*What is being asked:*
Starting at the first line of the listing below, repeat each line exactly until the line containing "240 meters (787", which you include. Leave out pictures.

____ Records for this exercise

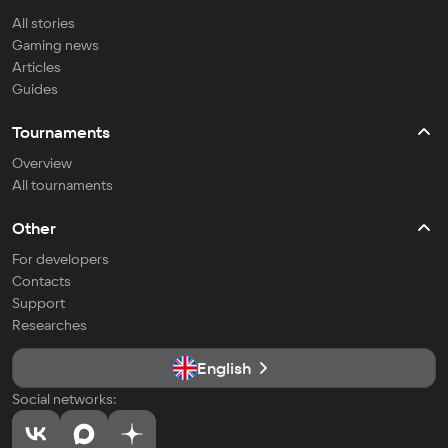
All stories
Gaming news
Articles
Guides
Tournaments
Overview
All tournaments
Other
For developers
Contacts
Support
Researches
English
Social networks:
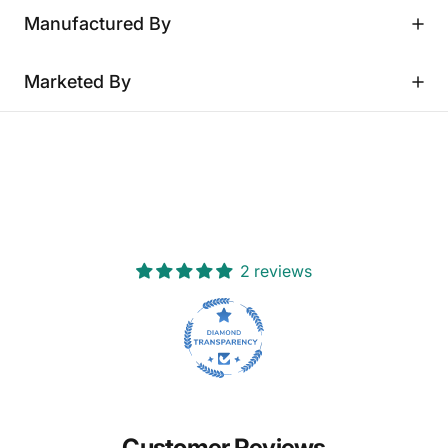
Manufactured By
Marketed By
2 reviews
Customer Reviews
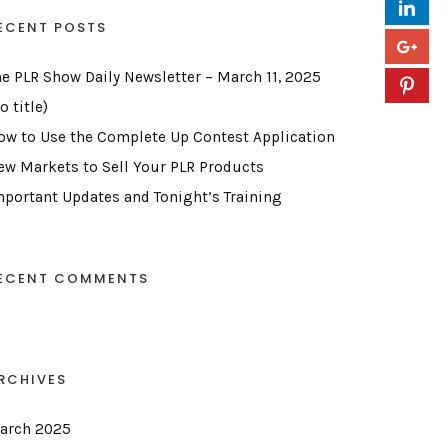
ECENT POSTS
he PLR Show Daily Newsletter – March 11, 2025
o title)
ow to Use the Complete Up Contest Application
ew Markets to Sell Your PLR Products
mportant Updates and Tonight’s Training
ECENT COMMENTS
RCHIVES
arch 2025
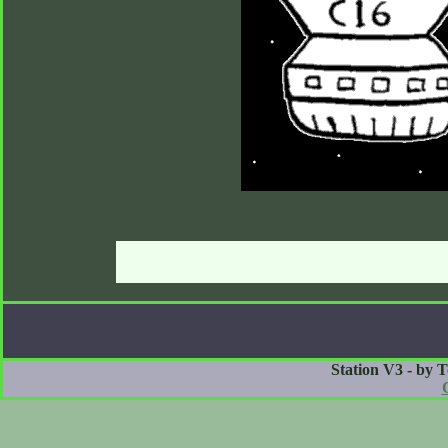
Station V3 - by 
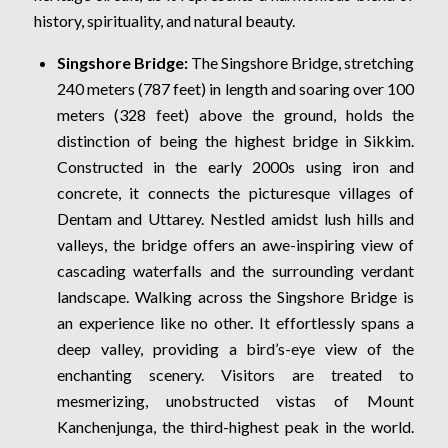
history, spirituality, and natural beauty.
Singshore Bridge:
The Singshore Bridge, stretching
240 meters (787 feet) in length and soaring over 100
meters (328 feet) above the ground, holds the
distinction of being the highest bridge in Sikkim.
Constructed in the early 2000s using iron and
concrete, it connects the picturesque villages of
Dentam and Uttarey. Nestled amidst lush hills and
valleys, the bridge offers an awe-inspiring view of
cascading waterfalls and the surrounding verdant
landscape. Walking across the Singshore Bridge is
an experience like no other. It effortlessly spans a
deep valley, providing a bird’s-eye view of the
enchanting scenery. Visitors are treated to
mesmerizing, unobstructed vistas of Mount
Kanchenjunga, the third-highest peak in the world.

________

*Exercise result:*
All stories
Gaming news
Articles
Guides
Tournaments
Overview
All tournaments
Other
For developers
Contacts
Support
Researches
English
Social networks:
Manufactured By
Marketed By
2 reviews
Customer Reviews
ECENT POSTS
he PLR Show Daily Newsletter – March 11, 2025
o title)
ow to Use the Complete Up Contest Application
ew Markets to Sell Your PLR Products
mportant Updates and Tonight’s Training
ECENT COMMENTS
RCHIVES
arch 2025
Station V3 - by 
history, spirituality, and natural beauty.
Singshore Bridge:
The Singshore Bridge, stretching
240 meters (787 feet) in length and soaring over 100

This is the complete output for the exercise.